During 2010 (which is all but over, of course), Tesla listed engineering tasks including structural and safety design, external design and engineering, and the alpha build–meaning the very first prototypes. On the manufacturing side, the company is sourcing suppliers and preparing the Fremont site to receive tooling.
Next year is where it gets really busy. During 2011, Tesla’s design and engineering team must do … well, more or less all the rest of the development. The company has only listed two tasks: “Beta build” and then “Crash test program begins.” We like a company that’s modest about what it must do.
On the manufacturing side, during 2011, the body stamping presses must be brought online and the paint shop has to be made operational. There’s also much additional tooling to install.
2012: “Deliveries begin”
The year the Model S is to launch, 2012, will see validation of production-intent vehicles assembled on the plant’s tooling, and the build of “release candidate” vehicles that will undergo final testing to make sure that everything’s in place.
The last item on the schedule: “Deliveries begin,” at some unspecified time likely to be in the second half of 2012. The price was long ago announced as $57,400, meaning just a hair under $50K once you factor in the $7,500 Federal tax credit for buying an electric vehicle (if Tesla’s probably quite wealthy owners qualify for it, anyhow).
The four-year plan
That is, to say the least, an ambitious schedule. Tesla has been working on the car since 2008; that October, CEO Elon Musk told reporters the Model S would “crush everything out there.”

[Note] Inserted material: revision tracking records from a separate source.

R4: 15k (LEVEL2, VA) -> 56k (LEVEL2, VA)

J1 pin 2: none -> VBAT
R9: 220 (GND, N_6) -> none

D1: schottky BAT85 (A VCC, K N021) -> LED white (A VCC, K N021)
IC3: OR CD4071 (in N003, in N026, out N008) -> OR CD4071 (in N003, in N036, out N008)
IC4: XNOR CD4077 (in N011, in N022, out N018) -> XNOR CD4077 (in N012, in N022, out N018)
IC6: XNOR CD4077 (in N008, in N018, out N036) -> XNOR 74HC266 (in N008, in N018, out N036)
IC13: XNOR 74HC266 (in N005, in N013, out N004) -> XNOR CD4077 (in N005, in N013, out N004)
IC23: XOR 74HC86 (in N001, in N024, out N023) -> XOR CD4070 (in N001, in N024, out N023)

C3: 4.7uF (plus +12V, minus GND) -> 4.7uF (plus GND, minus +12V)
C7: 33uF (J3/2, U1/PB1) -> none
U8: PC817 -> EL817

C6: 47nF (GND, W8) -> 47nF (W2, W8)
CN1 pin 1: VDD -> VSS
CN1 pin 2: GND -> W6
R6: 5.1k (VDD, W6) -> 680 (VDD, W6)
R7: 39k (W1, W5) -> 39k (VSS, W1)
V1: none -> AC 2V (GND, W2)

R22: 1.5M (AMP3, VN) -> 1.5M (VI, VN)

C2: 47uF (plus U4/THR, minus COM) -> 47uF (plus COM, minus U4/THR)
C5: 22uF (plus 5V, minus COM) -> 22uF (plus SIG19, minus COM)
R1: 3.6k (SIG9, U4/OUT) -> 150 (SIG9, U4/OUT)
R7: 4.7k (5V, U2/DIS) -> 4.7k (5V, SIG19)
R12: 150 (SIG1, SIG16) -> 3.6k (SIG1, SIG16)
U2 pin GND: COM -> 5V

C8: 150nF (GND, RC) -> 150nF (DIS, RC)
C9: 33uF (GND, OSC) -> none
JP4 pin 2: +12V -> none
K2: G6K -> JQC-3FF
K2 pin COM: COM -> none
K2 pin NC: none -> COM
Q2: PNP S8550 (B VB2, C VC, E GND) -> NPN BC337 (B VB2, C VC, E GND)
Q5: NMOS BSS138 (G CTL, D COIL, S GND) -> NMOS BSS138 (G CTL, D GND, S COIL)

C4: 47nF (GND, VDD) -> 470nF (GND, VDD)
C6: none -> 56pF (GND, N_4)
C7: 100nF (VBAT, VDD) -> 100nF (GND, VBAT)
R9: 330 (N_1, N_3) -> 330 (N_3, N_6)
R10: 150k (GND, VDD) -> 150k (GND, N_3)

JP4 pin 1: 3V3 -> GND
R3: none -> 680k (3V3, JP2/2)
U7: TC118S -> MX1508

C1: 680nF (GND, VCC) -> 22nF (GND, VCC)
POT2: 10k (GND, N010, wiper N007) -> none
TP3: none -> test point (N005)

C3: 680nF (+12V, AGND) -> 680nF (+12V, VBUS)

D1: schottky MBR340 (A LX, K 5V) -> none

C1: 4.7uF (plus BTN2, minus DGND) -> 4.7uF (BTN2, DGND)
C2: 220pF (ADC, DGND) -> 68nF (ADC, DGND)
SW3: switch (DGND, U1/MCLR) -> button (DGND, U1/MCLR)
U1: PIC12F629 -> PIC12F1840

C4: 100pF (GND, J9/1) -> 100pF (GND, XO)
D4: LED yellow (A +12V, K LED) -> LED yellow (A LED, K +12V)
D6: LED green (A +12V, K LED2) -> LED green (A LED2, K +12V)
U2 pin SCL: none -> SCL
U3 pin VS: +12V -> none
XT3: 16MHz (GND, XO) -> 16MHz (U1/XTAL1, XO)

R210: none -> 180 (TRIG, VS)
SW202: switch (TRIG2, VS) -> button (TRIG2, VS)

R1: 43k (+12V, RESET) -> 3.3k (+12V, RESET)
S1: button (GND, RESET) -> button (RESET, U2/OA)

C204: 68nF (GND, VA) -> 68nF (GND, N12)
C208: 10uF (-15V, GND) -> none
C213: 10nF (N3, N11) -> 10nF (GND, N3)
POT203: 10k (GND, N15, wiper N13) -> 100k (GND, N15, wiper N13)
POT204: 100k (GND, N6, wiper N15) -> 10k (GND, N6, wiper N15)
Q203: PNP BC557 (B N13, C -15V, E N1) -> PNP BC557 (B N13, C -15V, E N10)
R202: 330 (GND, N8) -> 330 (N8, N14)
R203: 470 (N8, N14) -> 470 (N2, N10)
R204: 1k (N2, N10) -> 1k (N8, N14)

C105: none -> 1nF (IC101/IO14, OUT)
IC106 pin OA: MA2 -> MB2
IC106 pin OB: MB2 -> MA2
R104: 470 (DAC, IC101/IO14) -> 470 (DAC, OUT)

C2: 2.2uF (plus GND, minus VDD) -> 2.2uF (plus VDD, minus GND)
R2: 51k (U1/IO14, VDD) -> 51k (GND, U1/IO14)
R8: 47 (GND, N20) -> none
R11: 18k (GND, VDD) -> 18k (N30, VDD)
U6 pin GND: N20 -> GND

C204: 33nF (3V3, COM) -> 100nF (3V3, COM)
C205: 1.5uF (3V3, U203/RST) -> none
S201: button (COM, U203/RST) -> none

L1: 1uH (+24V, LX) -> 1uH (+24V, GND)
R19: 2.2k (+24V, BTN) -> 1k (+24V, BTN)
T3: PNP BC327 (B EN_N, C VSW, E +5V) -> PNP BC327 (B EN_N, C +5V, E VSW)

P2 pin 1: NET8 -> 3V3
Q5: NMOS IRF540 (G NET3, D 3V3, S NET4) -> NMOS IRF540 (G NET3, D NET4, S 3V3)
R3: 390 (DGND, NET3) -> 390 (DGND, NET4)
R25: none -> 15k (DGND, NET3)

Tesla revealed a hand-built Model S prototype in April last year, and GreenCarReports got a quick ride later that month in New York. Still, four years from start of development to production would be fast for an established car company, let alone a startup that has sold a total of about 1,500 cars to date.
We can’t independently verify any of this information, we should note. But we’d love to get a reality check from the automotive engineers among our readers.
Your thoughts?
Tesla fans will likely hail the news as further evidence of progress, while Tesla skeptics may pooh-pooh it as more corporate propaganda. Only the appearance of actual, running, production-spec Tesla Model S vehicles will be sufficient to decide who’s right.
But we’re curious: Has your view of the Tesla Model S and its chance changed now that the Nissan Leaf and Chevrolet Volt have been delivered to their first buyers? And, do you think Tesla can launch the Model S in 2012?